Ein Paar mit Kind  (Foto: Lukas Schulze/dpa)

Geld für ärmere Familien selten abgerufen

Katharina Döppler mit Informationen von Kristin Luckhardt   06.01.2018 | 09:20 Uhr

Einkommensschwache Familien können einen Kinderzuschlag von bis zu 170 Euro pro Kind bekommen. Mehr als zwei Drittel der Berechtigten nehmen die Leistung nach Angaben der Familienkasse jedoch nicht in Anspruch.

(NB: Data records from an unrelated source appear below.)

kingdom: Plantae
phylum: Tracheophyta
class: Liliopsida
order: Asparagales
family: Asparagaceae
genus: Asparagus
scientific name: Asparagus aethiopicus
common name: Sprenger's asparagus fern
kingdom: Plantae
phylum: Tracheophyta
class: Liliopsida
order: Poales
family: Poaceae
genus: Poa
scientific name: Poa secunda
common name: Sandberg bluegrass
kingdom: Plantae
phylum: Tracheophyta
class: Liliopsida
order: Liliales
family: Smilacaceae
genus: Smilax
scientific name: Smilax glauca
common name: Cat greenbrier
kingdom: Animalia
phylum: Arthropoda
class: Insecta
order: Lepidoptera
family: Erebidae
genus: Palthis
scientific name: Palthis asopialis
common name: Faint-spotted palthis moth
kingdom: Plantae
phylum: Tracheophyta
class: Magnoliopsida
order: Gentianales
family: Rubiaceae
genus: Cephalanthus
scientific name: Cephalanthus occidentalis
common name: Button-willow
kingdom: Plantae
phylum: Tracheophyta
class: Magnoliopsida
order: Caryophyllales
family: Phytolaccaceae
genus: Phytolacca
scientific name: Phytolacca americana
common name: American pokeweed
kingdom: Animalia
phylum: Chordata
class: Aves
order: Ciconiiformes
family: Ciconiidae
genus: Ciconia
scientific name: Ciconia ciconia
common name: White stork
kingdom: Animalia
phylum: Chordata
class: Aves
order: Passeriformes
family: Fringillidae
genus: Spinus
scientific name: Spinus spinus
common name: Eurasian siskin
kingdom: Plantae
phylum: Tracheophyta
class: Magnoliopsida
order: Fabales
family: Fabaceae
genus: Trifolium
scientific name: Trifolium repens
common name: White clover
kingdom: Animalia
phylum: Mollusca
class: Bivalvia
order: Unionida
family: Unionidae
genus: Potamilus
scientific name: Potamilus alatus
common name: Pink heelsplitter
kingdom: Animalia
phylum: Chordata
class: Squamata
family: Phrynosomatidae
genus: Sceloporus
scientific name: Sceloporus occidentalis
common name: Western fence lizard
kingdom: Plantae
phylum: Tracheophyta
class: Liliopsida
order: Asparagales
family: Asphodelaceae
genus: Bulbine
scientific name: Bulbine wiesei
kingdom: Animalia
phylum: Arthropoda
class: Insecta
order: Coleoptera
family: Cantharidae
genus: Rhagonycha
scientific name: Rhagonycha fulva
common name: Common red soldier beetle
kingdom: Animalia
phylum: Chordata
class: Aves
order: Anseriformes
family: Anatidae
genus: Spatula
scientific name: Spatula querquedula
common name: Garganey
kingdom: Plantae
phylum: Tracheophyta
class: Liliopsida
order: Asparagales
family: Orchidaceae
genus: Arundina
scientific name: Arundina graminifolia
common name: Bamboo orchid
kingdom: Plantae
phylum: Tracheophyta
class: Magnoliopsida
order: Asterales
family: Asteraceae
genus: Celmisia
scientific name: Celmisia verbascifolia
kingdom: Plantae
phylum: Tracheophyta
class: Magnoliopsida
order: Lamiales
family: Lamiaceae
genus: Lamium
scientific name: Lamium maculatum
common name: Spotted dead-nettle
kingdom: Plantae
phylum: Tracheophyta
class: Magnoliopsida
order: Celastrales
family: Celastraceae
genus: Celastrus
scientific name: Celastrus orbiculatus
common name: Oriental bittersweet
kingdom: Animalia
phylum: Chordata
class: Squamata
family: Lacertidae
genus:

Der Leiter der Familienkasse Rheinland-Pfalz-Saarland, Herbert Jordan, sagte SR.de, im vergangenen Jahr hätten im Saarland durchschnittlich 630 Familien pro Monat den Zuschlag beantragt. Das seien aber nur etwa 30 Prozent derjenigen, die grundsätzlich die Voraussetzungen erfüllen. Hauptgrund dafür, dass viele keinen Kinderzuschlag beantragen, sei schlicht Unkenntnis. Viele Familien wüssten nicht, dass es die Leistung gibt. Dabei wurde der Kinderzuschlag bereits 2005 eingeführt.

Als weiteren Grund für die geringe Inanspruchnahme vermutet Jordan eine generelle Scheu vor staatlichen Institutionen und staatlichen Leistungen. Die Familienkasse habe, so Jordan, verschiedene Informationskampagnen gestartet und den Zuschlag aktiv umworben. Sozialverbände wie der VdK würden gezielt angesprochen und gebeten, Familien auf den Kinderzuschlag hinzuweisen. Im Laufe dieses Jahres sollen zusätzlich Beratungen über Skype angeboten werden.

Was ist der Kinderzuschlag?

Mit dem Kinderzuschlag sollen einkommensschwache Familien entlastet werden. Ziel ist es, die Kinderarmut zu bekämpfen und den Kindern Teilhabe am gesellschaftlichen Leben zu ermöglichen. Reicht das Einkommen der Eltern zwar aus, um ihren eigenen, nicht aber auch den Lebensunterhalt ihrer Kinder zu bezahlen, können sie die Familienleistung beantragen. Allerdings muss die Familie einige Voraussetzungen erfüllen. Dazu gehört:

  • dass die Eltern für ihre Kinder Kindergeld beziehen.

  • dass die Eltern zusammen mindestens 900 Euro im Monat verdienen (Alleinerziehende: 600 Euro).

  • das Einkommen eine Höchsteinkommensgrenze nicht übersteigt.

  • kein Anspruch auf Arbeitslosengeld II besteht.

Einkommensgrenze wird individuell berechnet

Dabei gibt es keine pauschale Höchsteinkommensgrenze. Diese muss vielmehr für jede Familie ausgerechnet werden. Entscheidend sind die individuellen familiären Verhältnisse. Zusammengerechnet wird der elterlichen Bedarf im Sinne der Regelungen zum Arbeitslosengeld II, ein prozentualer Anteil an den Wohnkosten und der Gesamtkinderzuschlag.

Bei einer Familie mit zwei Kindern, die monatlich 600 Euro Miete bezahlt, liegt die höchste Einkommensgrenze beispielsweise bei rund 1500 Euro brutto. Diese Familie erhält also den Kinderzuschlag wenn sie über 900 Euro und unter 1500 Euro verdient.

Informationen zum Kinderzuschlag und seiner Berechnung
Familien mit niedrigem Einkommen können unter bestimmten Voraussetzungen Kinderzuschlag erhalten. Welche Voraussetzungen das sind, erklärt das Bundesfamilienministerium auf seiner Webseite unter anderem auch mit einem Erklärfilm.

Die Familienkassen der Bundesagentur für Arbeit sind neben dem Kindergeld auch für den Kinderzuschlag zuständig. Bei ihnen können sich Familien über die Leistung informieren. Dort können sie den Kinderzuschlag auch beantragen. Die Formulare dafür können Sie auch im Internet herunterladen. Ansprechpartner im Saarland ist die Familienkasse in der Saarbrücker Hafenstraße.